# TASK DIRECTIONS:
Please return each line of text in the material as a JSON list of strings, one string per line, and leave out any blank lines.
--- GIVEN DATA Enclosed Below ---
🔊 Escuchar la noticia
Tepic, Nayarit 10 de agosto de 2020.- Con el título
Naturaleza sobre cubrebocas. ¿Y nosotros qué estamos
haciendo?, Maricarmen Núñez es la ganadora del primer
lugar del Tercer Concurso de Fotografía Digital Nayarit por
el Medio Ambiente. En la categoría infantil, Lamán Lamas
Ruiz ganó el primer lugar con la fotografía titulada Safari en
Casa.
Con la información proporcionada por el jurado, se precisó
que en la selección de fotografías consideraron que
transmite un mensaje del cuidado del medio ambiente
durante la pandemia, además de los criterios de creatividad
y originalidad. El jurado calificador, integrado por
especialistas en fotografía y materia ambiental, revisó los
--- End of Enclosed GIVEN DATA ---
# ANSWER BELOW:
[
  "🔊 Escuchar la noticia",
  "Tepic, Nayarit 10 de agosto de 2020.- Con el título",
  "Naturaleza sobre cubrebocas. ¿Y nosotros qué estamos",
  "haciendo?, Maricarmen Núñez es la ganadora del primer",
  "lugar del Tercer Concurso de Fotografía Digital Nayarit por",
  "el Medio Ambiente. En la categoría infantil, Lamán Lamas",
  "Ruiz ganó el primer lugar con la fotografía titulada Safari en",
  "Casa.",
  "Con la información proporcionada por el jurado, se precisó",
  "que en la selección de fotografías consideraron que",
  "transmite un mensaje del cuidado del medio ambiente",
  "durante la pandemia, además de los criterios de creatividad",
  "y originalidad. El jurado calificador, integrado por",
  "especialistas en fotografía y materia ambiental, revisó los"
]